The whole electric proposition – at least as it has been marketed to the mainstream – is one of accumulation.
When the Mustang Mach-E first arrived, much of the conversation centred on what it wasn’t. To some, Ford had committed two unforgivable sins at once: attaching the Mustang name to an SUV, and replacing petrol with electrons. The reaction was immediate and, in many corners, predictable. But for those willing to look beyond the badge and the noise that inevitably accompanies any sacred cow being prodded, it became clear there was something more interesting taking shape. Not necessarily a Mustang in the traditional sense, but a genuinely compelling electric vehicle.
The irony is that much of the criticism arrived just as the electric car itself was entering a period of excess. More power, more range, more screens, more silence, more technology, which all means, paradoxically, more electrons. The modern EV offers endless possibilities, but it comes at a cost.
Brands compete on 0-100km/h times that nobody will ever use, in horsepower figures that exceed the output of yesteryear’s hypercars, and in battery packs that seem to grow with every new release.

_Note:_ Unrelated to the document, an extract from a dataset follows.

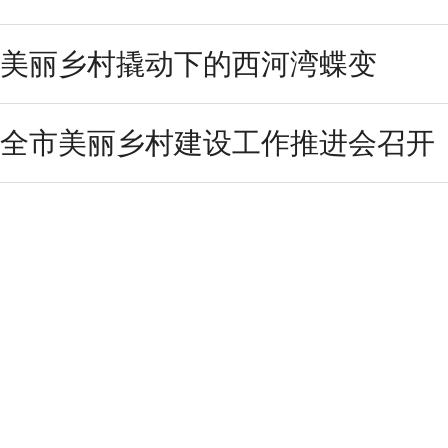
美丽乡村撬动下的西河湾蝶变
全市美丽乡村建设工作推进会召开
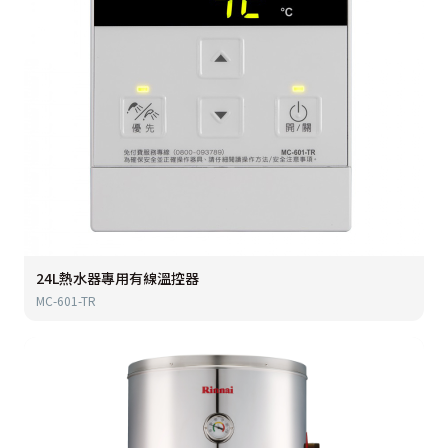
24L熱水器專用有線溫控器
MC-601-TR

It is, when you stop and think about it, a little backwards. The original argument for the EV was efficiency, to do more with less. Consume less. Be smarter. We have somehow ended up doing more with vastly more. And the cars themselves, for all their party tricks, have become curiously soulless. Numbed, sealed, sanitised, overdone, like expensive sensory deprivation tanks on wheels.
Which brings me to the Ford Mustang Mach-E Premium, and the considerably less interesting (but more expensive) Mach-E GT that I drove the week before.
I’ll save you the suspense. The cheaper one is better. Significantly so.